The Court of Appeal in the case of Monk v Newbigin explained the statutory assumption that premises are, when valued for rating, in repair. They did so in a way which has increased empty rates liabilities. The assumption does not apply when a reasonable landlord would consider repairs to be "uneconomic". The Upper Tribunal has just published a helpful decision on what that means.

At last, developers have something to sing about. And as more than one developer will be pleased, it won't be a solo. More probably barber shop.

The problem

The background is that until February 2015, when rateable premises were demolished or stripped out in readiness for redevelopment, no rates would be payable from demolition or strip out. Rates would become payable again when the new premises were complete.

In February 2015, the Court of Appeal decided the case of Monk v Newbigin, giving guidance on the assumption that premises are in repair when they are valued. The Court overturned guidance to valuation officers in the Valuation Office Agency’s own manual. In consequence, rates are payable up to the time that the new works begin. This is playing havoc with development appraisals.

The solution - 1    

The UK Supreme Court has given the ratepayer, Monk permission to appeal. BLP is working with industry bodies, including the Rating Surveyors Association to seek permission to intervene in the appeal. This is to ensure that the Supreme Court has the benefit of arguments from developers in general.

A date for the appeal hearing has not yet been fixed.

The solution – 2

The statutory assumption does not apply where a reasonable landlord would consider repairs to be "uneconomic".

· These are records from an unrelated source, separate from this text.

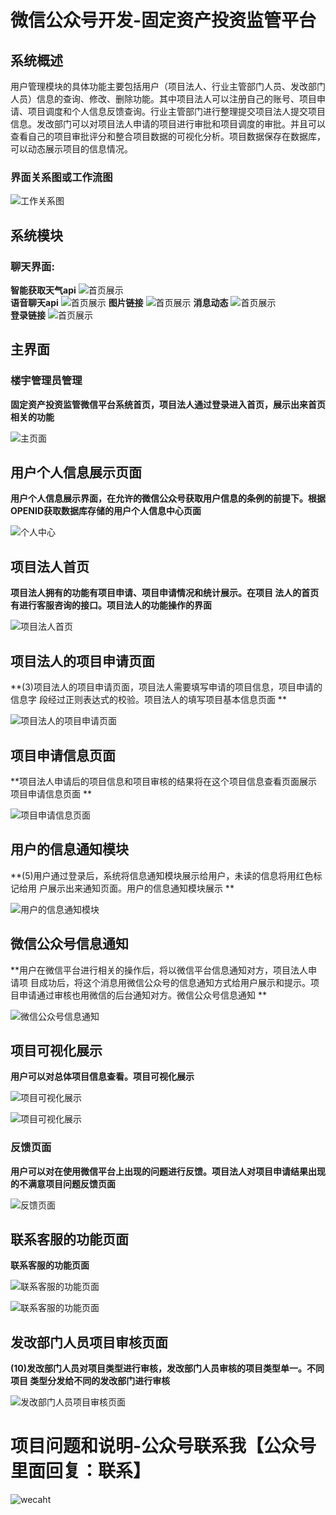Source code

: # 微信公众号开发-固定资产投资监管平台 

## 系统概述  

用户管理模块的具体功能主要包括用户（项目法人、行业主管部门人员、发改部门人员）信息的查询、修改、删除功能。其中项目法人可以注册自己的账号、项目申请、项目调度和个人信息反馈查询。行业主管部门进行整理提交项目法人提交项目信息。发改部门可以对项目法人申请的项目进行审批和项目调度的审批。并且可以查看自己的项目审批评分和整合项目数据的可视化分析。项目数据保存在数据库，可以动态展示项目的信息情况。
### 界面关系图或工作流图
![工作关系图](http://cqw-images-1258738420.cos.ap-shanghai.myqcloud.com/00.png?sign=q-sign-algorithm%3Dsha1%26q-ak%3DAKIDqC3QsrVsGWgTToVcVW7fMCDH67WbvxUb%26q-sign-time%3D1589897334%3B1589900994%26q-key-time%3D1589897334%3B1589900994%26q-header-list%3Dhost%26q-url-param-list%3D%26q-signature%3Db2595cf032452d957869ffc7a6801d4e6e79b738&x-cos-security-token=f7abd1df8cd3c4bf6e6751680fcf0252fb81cef010001)
 
## 系统模块  

### 聊天界面:
**智能获取天气api**
![首页展示](http://cqw-images-1258738420.cos.ap-shanghai.myqcloud.com/%20%20%286%29.jpg?sign=q-sign-algorithm%3Dsha1%26q-ak%3DAKIDqC3QsrVsGWgTToVcVW7fMCDH67WbvxUb%26q-sign-time%3D1589897334%3B1589900994%26q-key-time%3D1589897334%3B1589900994%26q-header-list%3Dhost%26q-url-param-list%3D%26q-signature%3D309b9ae234ef4991cc49ce0db00a0a6421007520&x-cos-security-token=f7abd1df8cd3c4bf6e6751680fcf0252fb81cef010001)  
**语音聊天api**
![首页展示](http://cqw-images-1258738420.cos.ap-shanghai.myqcloud.com/%20%20%284%29.jpg?sign=q-sign-algorithm%3Dsha1%26q-ak%3DAKIDqC3QsrVsGWgTToVcVW7fMCDH67WbvxUb%26q-sign-time%3D1589897334%3B1589900994%26q-key-time%3D1589897334%3B1589900994%26q-header-list%3Dhost%26q-url-param-list%3D%26q-signature%3D72c1b28d1ea55bbb5f77b73654dfc067d90643e4&x-cos-security-token=f7abd1df8cd3c4bf6e6751680fcf0252fb81cef010001) 
**图片链接**
![首页展示](http://cqw-images-1258738420.cos.ap-shanghai.myqcloud.com/%20%20%285%29.jpg?sign=q-sign-algorithm%3Dsha1%26q-ak%3DAKIDqC3QsrVsGWgTToVcVW7fMCDH67WbvxUb%26q-sign-time%3D1589897334%3B1589900994%26q-key-time%3D1589897334%3B1589900994%26q-header-list%3Dhost%26q-url-param-list%3D%26q-signature%3D73b2cd907d9d6b55ab6c5663bf04e6530f04b3b2&x-cos-security-token=f7abd1df8cd3c4bf6e6751680fcf0252fb81cef010001) 
**消息动态**
![首页展示](http://cqw-images-1258738420.cos.ap-shanghai.myqcloud.com/%20%20%283%29.jpg?sign=q-sign-algorithm%3Dsha1%26q-ak%3DAKIDqC3QsrVsGWgTToVcVW7fMCDH67WbvxUb%26q-sign-time%3D1589897334%3B1589900994%26q-key-time%3D1589897334%3B1589900994%26q-header-list%3Dhost%26q-url-param-list%3D%26q-signature%3Dc369d2e905da0729976e5e870af775fcd9798590&x-cos-security-token=f7abd1df8cd3c4bf6e6751680fcf0252fb81cef010001)  
**登录链接**
![首页展示](http://cqw-images-1258738420.cos.ap-shanghai.myqcloud.com/%20%20%282%29.jpg?sign=q-sign-algorithm%3Dsha1%26q-ak%3DAKIDqC3QsrVsGWgTToVcVW7fMCDH67WbvxUb%26q-sign-time%3D1589897334%3B1589900994%26q-key-time%3D1589897334%3B1589900994%26q-header-list%3Dhost%26q-url-param-list%3D%26q-signature%3D96441c2588856070327421d73c93369a709fc5d2&x-cos-security-token=f7abd1df8cd3c4bf6e6751680fcf0252fb81cef010001)  

##  主界面  

### 楼宇管理员管理  

**固定资产投资监管微信平台系统首页，项目法人通过登录进入首页，展示出来首页相关的功能**  

![主页面](http://cqw-images-1258738420.cos.ap-shanghai.myqcloud.com/000.png?sign=q-sign-algorithm%3Dsha1%26q-ak%3DAKIDqApNrG6Cb2pFR1iPHcmH3mZC3Tf7aMKs%26q-sign-time%3D1589897902%3B1589901562%26q-key-time%3D1589897902%3B1589901562%26q-header-list%3Dhost%26q-url-param-list%3D%26q-signature%3D59c7bea7a64300f73d452d34a08db414c7365044&x-cos-security-token=12aa06cc20b67a0bd334446c7eae20a82296f48b10001)  

## 用户个人信息展示页面  

**用户个人信息展示界面，在允许的微信公众号获取用户信息的条例的前提下。根据OPENID获取数据库存储的用户个人信息中心页面** 

![个人中心](http://cqw-images-1258738420.cos.ap-shanghai.myqcloud.com/%20%20%287%29.jpg?sign=q-sign-algorithm%3Dsha1%26q-ak%3DAKIDqApNrG6Cb2pFR1iPHcmH3mZC3Tf7aMKs%26q-sign-time%3D1589897902%3B1589901562%26q-key-time%3D1589897902%3B1589901562%26q-header-list%3Dhost%26q-url-param-list%3D%26q-signature%3Dfc09be502d927b89c6617a332dc580506f723b66&x-cos-security-token=12aa06cc20b67a0bd334446c7eae20a82296f48b10001)  

## 项目法人首页
**项目法人拥有的功能有项目申请、项目申请情况和统计展示。在项目
法人的首页有进行客服咨询的接口。项目法人的功能操作的界面**  

![项目法人首页](http://cqw-images-1258738420.cos.ap-shanghai.myqcloud.com/%20%20%288%29.jpg?sign=q-sign-algorithm%3Dsha1%26q-ak%3DAKIDqApNrG6Cb2pFR1iPHcmH3mZC3Tf7aMKs%26q-sign-time%3D1589897902%3B1589901562%26q-key-time%3D1589897902%3B1589901562%26q-header-list%3Dhost%26q-url-param-list%3D%26q-signature%3D8f8dccc5a3bcc076f95caa591e9cda0da14e43a6&x-cos-security-token=12aa06cc20b67a0bd334446c7eae20a82296f48b10001)  

## 项目法人的项目申请页面  

**(3)项目法人的项目申请页面，项目法人需要填写申请的项目信息，项目申请的信息字
段经过正则表达式的校验。项目法人的填写项目基本信息页面
**  

![项目法人的项目申请页面](http://cqw-images-1258738420.cos.ap-shanghai.myqcloud.com/%20%20%2810%29.jpg?sign=q-sign-algorithm%3Dsha1%26q-ak%3DAKIDqApNrG6Cb2pFR1iPHcmH3mZC3Tf7aMKs%26q-sign-time%3D1589897902%3B1589901562%26q-key-time%3D1589897902%3B1589901562%26q-header-list%3Dhost%26q-url-param-list%3D%26q-signature%3D9b3245c8995fa3386803c3f5eb526044662b0b8f&x-cos-security-token=12aa06cc20b67a0bd334446c7eae20a82296f48b10001)  

## 项目申请信息页面  

**项目法人申请后的项目信息和项目审核的结果将在这个项目信息查看页面展示
项目申请信息页面
**  

![项目申请信息页面](http://cqw-images-1258738420.cos.ap-shanghai.myqcloud.com/%20%20%2811%29.jpg?sign=q-sign-algorithm%3Dsha1%26q-ak%3DAKIDqApNrG6Cb2pFR1iPHcmH3mZC3Tf7aMKs%26q-sign-time%3D1589897902%3B1589901562%26q-key-time%3D1589897902%3B1589901562%26q-header-list%3Dhost%26q-url-param-list%3D%26q-signature%3Ddec44f855fb40b08954ae3c4cd220bc09ccb6f1a&x-cos-security-token=12aa06cc20b67a0bd334446c7eae20a82296f48b10001)  

## 用户的信息通知模块  

**(5)用户通过登录后，系统将信息通知模块展示给用户，未读的信息将用红色标记给用
户展示出来通知页面。用户的信息通知模块展示
**  

![用户的信息通知模块](http://cqw-images-1258738420.cos.ap-shanghai.myqcloud.com/%20%20%2819%29.jpg?sign=q-sign-algorithm%3Dsha1%26q-ak%3DAKIDqApNrG6Cb2pFR1iPHcmH3mZC3Tf7aMKs%26q-sign-time%3D1589897902%3B1589901562%26q-key-time%3D1589897902%3B1589901562%26q-header-list%3Dhost%26q-url-param-list%3D%26q-signature%3Dfb7686e5662da5756a65a21b327a7c7a1efe7e77&x-cos-security-token=12aa06cc20b67a0bd334446c7eae20a82296f48b10001) 

## 微信公众号信息通知  

**用户在微信平台进行相关的操作后，将以微信平台信息通知对方，项目法人申请项
目成功后，将这个消息用微信公众号的信息通知方式给用户展示和提示。项目申请通过审核也用微信的后台通知对方。微信公众号信息通知
**  

![微信公众号信息通知](http://cqw-images-1258738420.cos.ap-shanghai.myqcloud.com/%20%20%281%29.jpg?sign=q-sign-algorithm%3Dsha1%26q-ak%3DAKIDqApNrG6Cb2pFR1iPHcmH3mZC3Tf7aMKs%26q-sign-time%3D1589897902%3B1589901562%26q-key-time%3D1589897902%3B1589901562%26q-header-list%3Dhost%26q-url-param-list%3D%26q-signature%3D346b72e2f0c4793150e7fd6d1f2f7725132f8148&x-cos-security-token=12aa06cc20b67a0bd334446c7eae20a82296f48b10001)  

## 项目可视化展示


**用户可以对总体项目信息查看。项目可视化展示**  

![项目可视化展示](http://cqw-images-1258738420.cos.ap-shanghai.myqcloud.com/%20%20%2812%29.jpg?sign=q-sign-algorithm%3Dsha1%26q-ak%3DAKIDqApNrG6Cb2pFR1iPHcmH3mZC3Tf7aMKs%26q-sign-time%3D1589897902%3B1589901562%26q-key-time%3D1589897902%3B1589901562%26q-header-list%3Dhost%26q-url-param-list%3D%26q-signature%3Dafb714bb7893a10a5aff90b156b637c86cc82a8d&x-cos-security-token=12aa06cc20b67a0bd334446c7eae20a82296f48b10001)  

![项目可视化展示](http://cqw-images-1258738420.cos.ap-shanghai.myqcloud.com/%20%20%2813%29.jpg?sign=q-sign-algorithm%3Dsha1%26q-ak%3DAKIDqApNrG6Cb2pFR1iPHcmH3mZC3Tf7aMKs%26q-sign-time%3D1589897902%3B1589901562%26q-key-time%3D1589897902%3B1589901562%26q-header-list%3Dhost%26q-url-param-list%3D%26q-signature%3De3e682f0c59fdbf30c2184388dbce458b712e5b0&x-cos-security-token=12aa06cc20b67a0bd334446c7eae20a82296f48b10001)  

### 反馈页面 

**用户可以对在使用微信平台上出现的问题进行反馈。项目法人对项目申请结果出现
的不满意项目问题反馈页面**  

![反馈页面](http://cqw-images-1258738420.cos.ap-shanghai.myqcloud.com/%20%20%2814%29.jpg?sign=q-sign-algorithm%3Dsha1%26q-ak%3DAKIDqApNrG6Cb2pFR1iPHcmH3mZC3Tf7aMKs%26q-sign-time%3D1589897902%3B1589901562%26q-key-time%3D1589897902%3B1589901562%26q-header-list%3Dhost%26q-url-param-list%3D%26q-signature%3Dda0f659cfcec0862d11ed72bc6a8822319437707&x-cos-security-token=12aa06cc20b67a0bd334446c7eae20a82296f48b10001)  

## 联系客服的功能页面  
**联系客服的功能页面**

![联系客服的功能页面](http://cqw-images-1258738420.cos.ap-shanghai.myqcloud.com/%20%20%2815%29.jpg?sign=q-sign-algorithm%3Dsha1%26q-ak%3DAKIDqApNrG6Cb2pFR1iPHcmH3mZC3Tf7aMKs%26q-sign-time%3D1589897902%3B1589901562%26q-key-time%3D1589897902%3B1589901562%26q-header-list%3Dhost%26q-url-param-list%3D%26q-signature%3Dbf823419811848c06d8bbb43c23ca9b390edf263&x-cos-security-token=12aa06cc20b67a0bd334446c7eae20a82296f48b10001)  

![联系客服的功能页面](http://cqw-images-1258738420.cos.ap-shanghai.myqcloud.com/%20%20%2816%29.jpg?sign=q-sign-algorithm%3Dsha1%26q-ak%3DAKIDqApNrG6Cb2pFR1iPHcmH3mZC3Tf7aMKs%26q-sign-time%3D1589897902%3B1589901562%26q-key-time%3D1589897902%3B1589901562%26q-header-list%3Dhost%26q-url-param-list%3D%26q-signature%3D397ce68c6a58e9e0ca8e64d3bc62fd127cbf92dc&x-cos-security-token=12aa06cc20b67a0bd334446c7eae20a82296f48b10001)  

## 发改部门人员项目审核页面

**(10)发改部门人员对项目类型进行审核，发改部门人员审核的项目类型单一。不同项目
类型分发给不同的发改部门进行审核**  

![发改部门人员项目审核页面](http://cqw-images-1258738420.cos.ap-shanghai.myqcloud.com/%20%20%2820%29.jpg?sign=q-sign-algorithm%3Dsha1%26q-ak%3DAKIDqApNrG6Cb2pFR1iPHcmH3mZC3Tf7aMKs%26q-sign-time%3D1589897902%3B1589901562%26q-key-time%3D1589897902%3B1589901562%26q-header-list%3Dhost%26q-url-param-list%3D%26q-signature%3Dbcca95cfd44a7bd08045f6ba439e9559c0fc8136&x-cos-security-token=12aa06cc20b67a0bd334446c7eae20a82296f48b10001)  


# 项目问题和说明-公众号联系我【公众号里面回复：联系】
![wecaht](https://img2018.cnblogs.com/blog/1469234/201907/1469234-20190704102300702-2014870621.jpg)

This is a partial solution in that there are some markets (where rents are high relative to construction costs) in which repairs would not be uneconomic.

However, in other markets it may provide a ratepayer with an escape route.

"Uneconomic" – what does it mean?

Both the Valuation Tribunal and the Upper Tribunal have, in a smattering of cases, applied the "uneconomic" test. This month, the Upper Tribunal (Judge Alice Robinson and surveyor member Mr McCrea) had another go. This was the first since the Monk v Newbigin case was decided by the Court of Appeal. This was the case of Barber (VO) v CEREP III TW SARL.

Key facts

  • Former 2 storey retail unit, now demolished. Vacant at valuation date;
  • Part of the Tunbridge Wells cinema redevelopment site;
  • Rental value of unit in repair was £57,500 a year ( based on £660 per sqm zone A);
  • Cost of repairs £112,000;
  • At the material day, the property and every other property in the development site were vacant and hoardings had been erected around many. The development proposals were long standing.

The decision

The Tribunal held that a reasonable landlord would not spend £112,000 on repairs in those circumstances. There was no reasonable chance of making a profit. The repairs would be uneconomic and the correct rateable value was £0 even though the new works had not begun.

So why is this good news for developers?

It has been suggested that the "uneconomic" test requires a formula comparing cost of works to rent or similar. In Barber the Tribunal had the confidence to look at the facts in the round and make a judgment that was informed and non-formulaic. It is a helpful precedent for future cases.